INPUT MATERIAL:
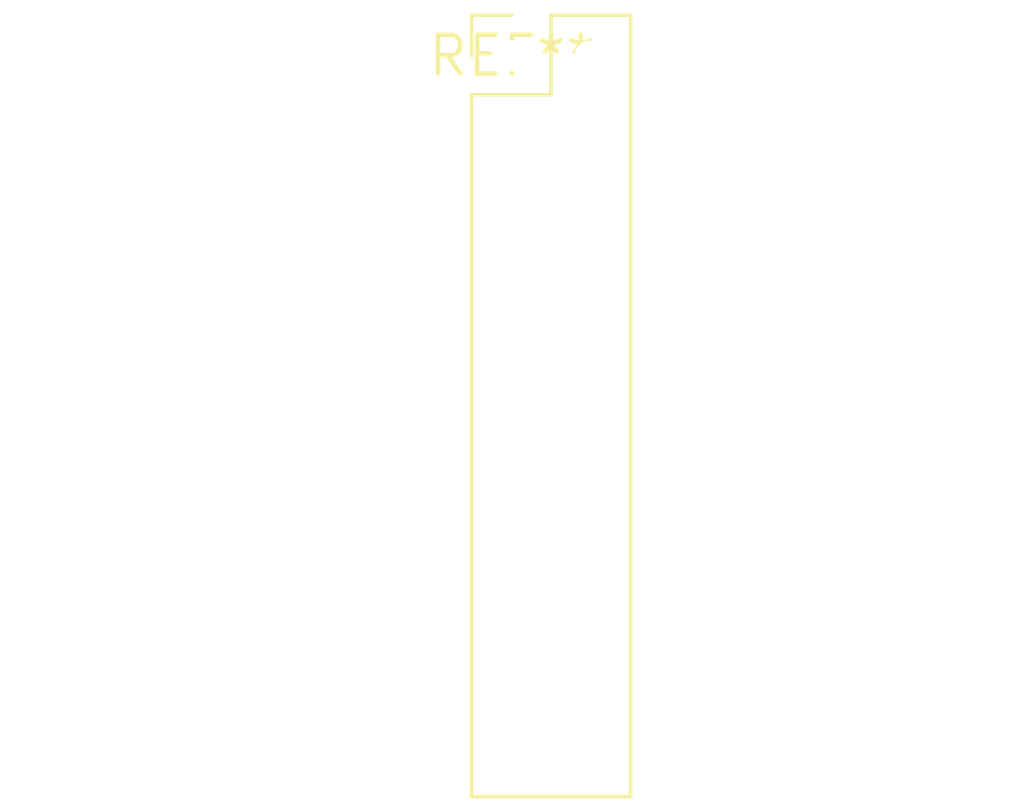
<source format=kicad_pcb>
(kicad_pcb (version 20240108) (generator pcbnew)

  (general
    (thickness 1.6)
  )

  (paper "A4")
  (layers
    (0 "F.Cu" signal)
    (31 "B.Cu" signal)
    (32 "B.Adhes" user "B.Adhesive")
    (33 "F.Adhes" user "F.Adhesive")
    (34 "B.Paste" user)
    (35 "F.Paste" user)
    (36 "B.SilkS" user "B.Silkscreen")
    (37 "F.SilkS" user "F.Silkscreen")
    (38 "B.Mask" user)
    (39 "F.Mask" user)
    (40 "Dwgs.User" user "User.Drawings")
    (41 "Cmts.User" user "User.Comments")
    (42 "Eco1.User" user "User.Eco1")
    (43 "Eco2.User" user "User.Eco2")
    (44 "Edge.Cuts" user)
    (45 "Margin" user)
    (46 "B.CrtYd" user "B.Courtyard")
    (47 "F.CrtYd" user "F.Courtyard")
    (48 "B.Fab" user)
    (49 "F.Fab" user)
    (50 "User.1" user)
    (51 "User.2" user)
    (52 "User.3" user)
    (53 "User.4" user)
    (54 "User.5" user)
    (55 "User.6" user)
    (56 "User.7" user)
    (57 "User.8" user)
    (58 "User.9" user)
  )

  (setup
    (pad_to_mask_clearance 0)
    (pcbplotparams
      (layerselection 0x00010fc_ffffffff)
      (plot_on_all_layers_selection 0x0000000_00000000)
      (disableapertmacros false)
      (usegerberextensions false)
      (usegerberattributes false)
      (usegerberadvancedattributes false)
      (creategerberjobfile false)
      (dashed_line_dash_ratio 12.000000)
      (dashed_line_gap_ratio 3.000000)
      (svgprecision 4)
      (plotframeref false)
      (viasonmask false)
      (mode 1)
      (useauxorigin false)
      (hpglpennumber 1)
      (hpglpenspeed 20)
      (hpglpendiameter 15.000000)
      (dxfpolygonmode false)
      (dxfimperialunits false)
      (dxfusepcbnewfont false)
      (psnegative false)
      (psa4output false)
      (plotreference false)
      (plotvalue false)
      (plotinvisibletext false)
      (sketchpadsonfab false)
      (subtractmaskfromsilk false)
      (outputformat 1)
      (mirror false)
      (drillshape 1)
      (scaleselection 1)
      (outputdirectory "")
    )
  )

  (net 0 "")

  (footprint "PinHeader_2x10_P2.54mm_Vertical" (layer "F.Cu") (at 0 0))

)

</source>
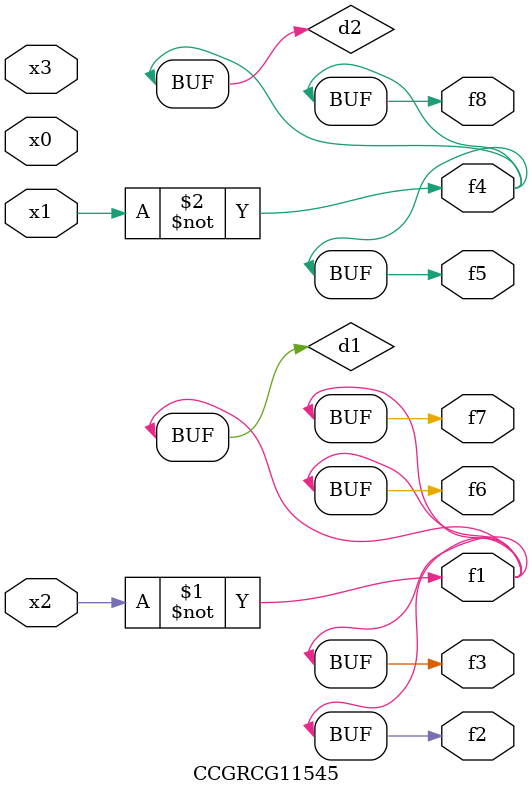
<source format=v>
module CCGRCG11545(
	input x0, x1, x2, x3,
	output f1, f2, f3, f4, f5, f6, f7, f8
);

	wire d1, d2;

	xnor (d1, x2);
	not (d2, x1);
	assign f1 = d1;
	assign f2 = d1;
	assign f3 = d1;
	assign f4 = d2;
	assign f5 = d2;
	assign f6 = d1;
	assign f7 = d1;
	assign f8 = d2;
endmodule

</source>
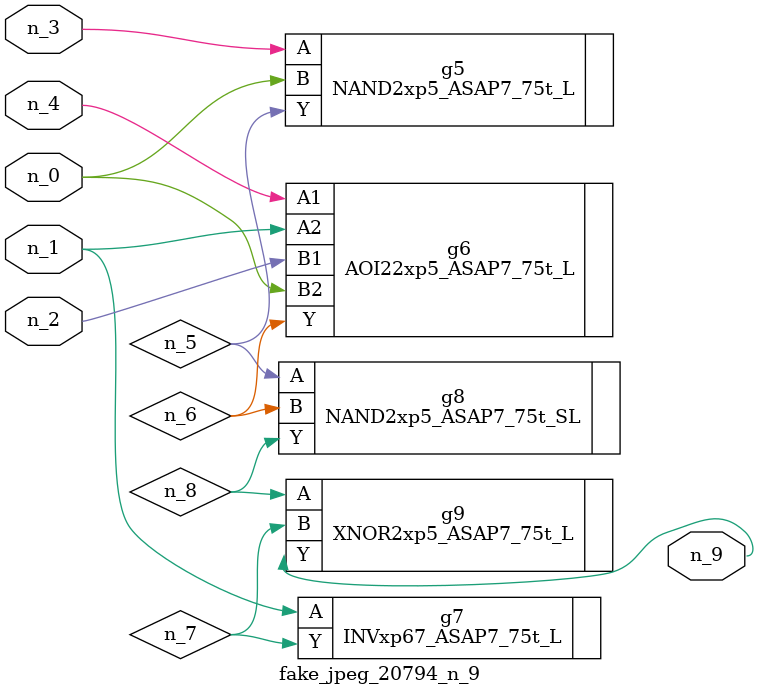
<source format=v>
module fake_jpeg_20794_n_9 (n_3, n_2, n_1, n_0, n_4, n_9);

input n_3;
input n_2;
input n_1;
input n_0;
input n_4;

output n_9;

wire n_8;
wire n_6;
wire n_5;
wire n_7;

NAND2xp5_ASAP7_75t_L g5 ( 
.A(n_3),
.B(n_0),
.Y(n_5)
);

AOI22xp5_ASAP7_75t_L g6 ( 
.A1(n_4),
.A2(n_1),
.B1(n_2),
.B2(n_0),
.Y(n_6)
);

INVxp67_ASAP7_75t_L g7 ( 
.A(n_1),
.Y(n_7)
);

NAND2xp5_ASAP7_75t_SL g8 ( 
.A(n_5),
.B(n_6),
.Y(n_8)
);

XNOR2xp5_ASAP7_75t_L g9 ( 
.A(n_8),
.B(n_7),
.Y(n_9)
);


endmodule
</source>
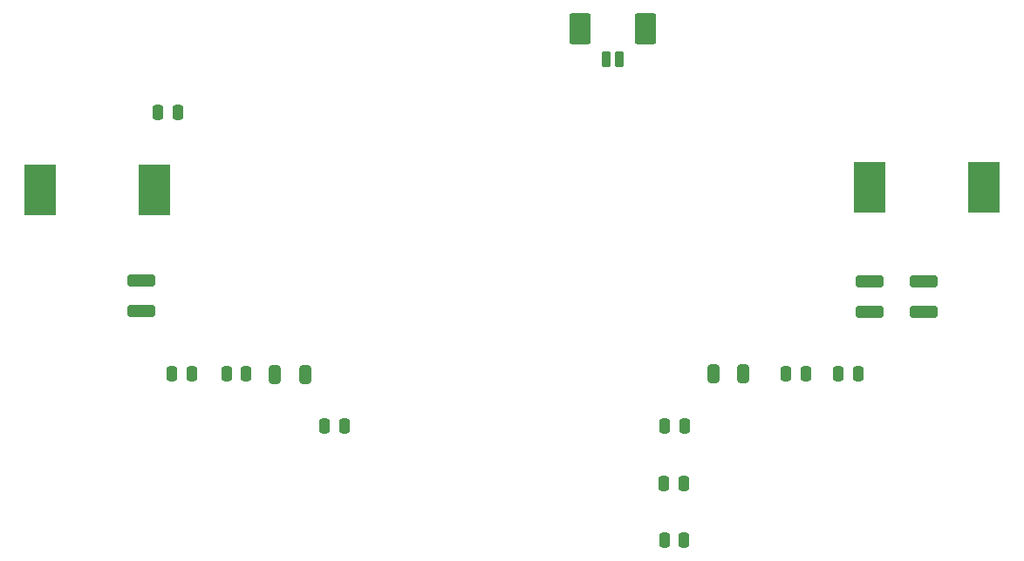
<source format=gbr>
%TF.GenerationSoftware,KiCad,Pcbnew,7.0.9*%
%TF.CreationDate,2023-12-24T18:07:12-08:00*%
%TF.ProjectId,RatatoulliBoard,52617461-746f-4756-9c6c-69426f617264,rev?*%
%TF.SameCoordinates,Original*%
%TF.FileFunction,Paste,Bot*%
%TF.FilePolarity,Positive*%
%FSLAX46Y46*%
G04 Gerber Fmt 4.6, Leading zero omitted, Abs format (unit mm)*
G04 Created by KiCad (PCBNEW 7.0.9) date 2023-12-24 18:07:12*
%MOMM*%
%LPD*%
G01*
G04 APERTURE LIST*
G04 Aperture macros list*
%AMRoundRect*
0 Rectangle with rounded corners*
0 $1 Rounding radius*
0 $2 $3 $4 $5 $6 $7 $8 $9 X,Y pos of 4 corners*
0 Add a 4 corners polygon primitive as box body*
4,1,4,$2,$3,$4,$5,$6,$7,$8,$9,$2,$3,0*
0 Add four circle primitives for the rounded corners*
1,1,$1+$1,$2,$3*
1,1,$1+$1,$4,$5*
1,1,$1+$1,$6,$7*
1,1,$1+$1,$8,$9*
0 Add four rect primitives between the rounded corners*
20,1,$1+$1,$2,$3,$4,$5,0*
20,1,$1+$1,$4,$5,$6,$7,0*
20,1,$1+$1,$6,$7,$8,$9,0*
20,1,$1+$1,$8,$9,$2,$3,0*%
G04 Aperture macros list end*
%ADD10RoundRect,0.250000X-1.100000X0.325000X-1.100000X-0.325000X1.100000X-0.325000X1.100000X0.325000X0*%
%ADD11RoundRect,0.250000X0.250000X0.475000X-0.250000X0.475000X-0.250000X-0.475000X0.250000X-0.475000X0*%
%ADD12RoundRect,0.250000X0.325000X0.650000X-0.325000X0.650000X-0.325000X-0.650000X0.325000X-0.650000X0*%
%ADD13R,3.100000X5.000000*%
%ADD14RoundRect,0.250000X-0.325000X-0.650000X0.325000X-0.650000X0.325000X0.650000X-0.325000X0.650000X0*%
%ADD15RoundRect,0.250000X-0.250000X-0.475000X0.250000X-0.475000X0.250000X0.475000X-0.250000X0.475000X0*%
%ADD16RoundRect,0.200000X-0.200000X-0.600000X0.200000X-0.600000X0.200000X0.600000X-0.200000X0.600000X0*%
%ADD17RoundRect,0.250001X-0.799999X-1.249999X0.799999X-1.249999X0.799999X1.249999X-0.799999X1.249999X0*%
G04 APERTURE END LIST*
D10*
%TO.C,C11*%
X121456044Y-67593552D03*
X121456044Y-64643552D03*
%TD*%
D11*
%TO.C,C14*%
X103423964Y-89819596D03*
X101523964Y-89819596D03*
%TD*%
D12*
%TO.C,F1*%
X66702346Y-73718046D03*
X63752346Y-73718046D03*
%TD*%
D11*
%TO.C,C18*%
X70480000Y-78740000D03*
X68580000Y-78740000D03*
%TD*%
D13*
%TO.C,L1*%
X40960608Y-55793094D03*
X52060608Y-55793094D03*
%TD*%
D11*
%TO.C,R2*%
X60960000Y-73660000D03*
X59060000Y-73660000D03*
%TD*%
%TO.C,C17*%
X103414143Y-84338461D03*
X101514143Y-84338461D03*
%TD*%
D14*
%TO.C,F2*%
X106270000Y-73660000D03*
X109220000Y-73660000D03*
%TD*%
D15*
%TO.C,R6*%
X118430000Y-73660000D03*
X120330000Y-73660000D03*
%TD*%
D11*
%TO.C,C15*%
X103500000Y-78740000D03*
X101600000Y-78740000D03*
%TD*%
D15*
%TO.C,R5*%
X113350000Y-73660000D03*
X115250000Y-73660000D03*
%TD*%
%TO.C,C5*%
X52390000Y-48260000D03*
X54290000Y-48260000D03*
%TD*%
D10*
%TO.C,C12*%
X126702466Y-64643552D03*
X126702466Y-67593552D03*
%TD*%
D16*
%TO.C,J9*%
X95895000Y-43040000D03*
X97145000Y-43040000D03*
D17*
X93345000Y-40140000D03*
X99695000Y-40140000D03*
%TD*%
D11*
%TO.C,R3*%
X55650000Y-73660000D03*
X53750000Y-73660000D03*
%TD*%
D10*
%TO.C,C7*%
X50800000Y-64565000D03*
X50800000Y-67515000D03*
%TD*%
D13*
%TO.C,L2*%
X132550000Y-55500000D03*
X121450000Y-55500000D03*
%TD*%
M02*

</source>
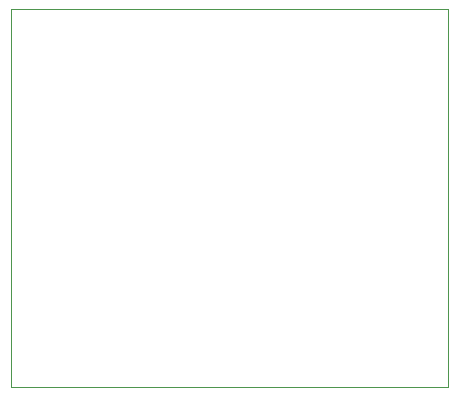
<source format=gbr>
%TF.GenerationSoftware,KiCad,Pcbnew,(5.1.12)-1*%
%TF.CreationDate,2022-02-01T13:32:49+01:00*%
%TF.ProjectId,trainCatcherRelay,74726169-6e43-4617-9463-68657252656c,rev?*%
%TF.SameCoordinates,Original*%
%TF.FileFunction,Profile,NP*%
%FSLAX46Y46*%
G04 Gerber Fmt 4.6, Leading zero omitted, Abs format (unit mm)*
G04 Created by KiCad (PCBNEW (5.1.12)-1) date 2022-02-01 13:32:49*
%MOMM*%
%LPD*%
G01*
G04 APERTURE LIST*
%TA.AperFunction,Profile*%
%ADD10C,0.050000*%
%TD*%
G04 APERTURE END LIST*
D10*
X154500000Y32000000D02*
X117500000Y32000000D01*
X154500000Y32500000D02*
X154500000Y32000000D01*
X154500000Y64000000D02*
X154500000Y32500000D01*
X117500000Y64000000D02*
X154500000Y64000000D01*
X117500000Y32000000D02*
X117500000Y64000000D01*
M02*

</source>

TASK STATEMENT:
All lines with the word "CrtYd" need to be copied from the data above.

RESULT FOR THIS TASK:
    (46 "B.CrtYd" user "B.Courtyard")
    (47 "F.CrtYd" user "F.Courtyard")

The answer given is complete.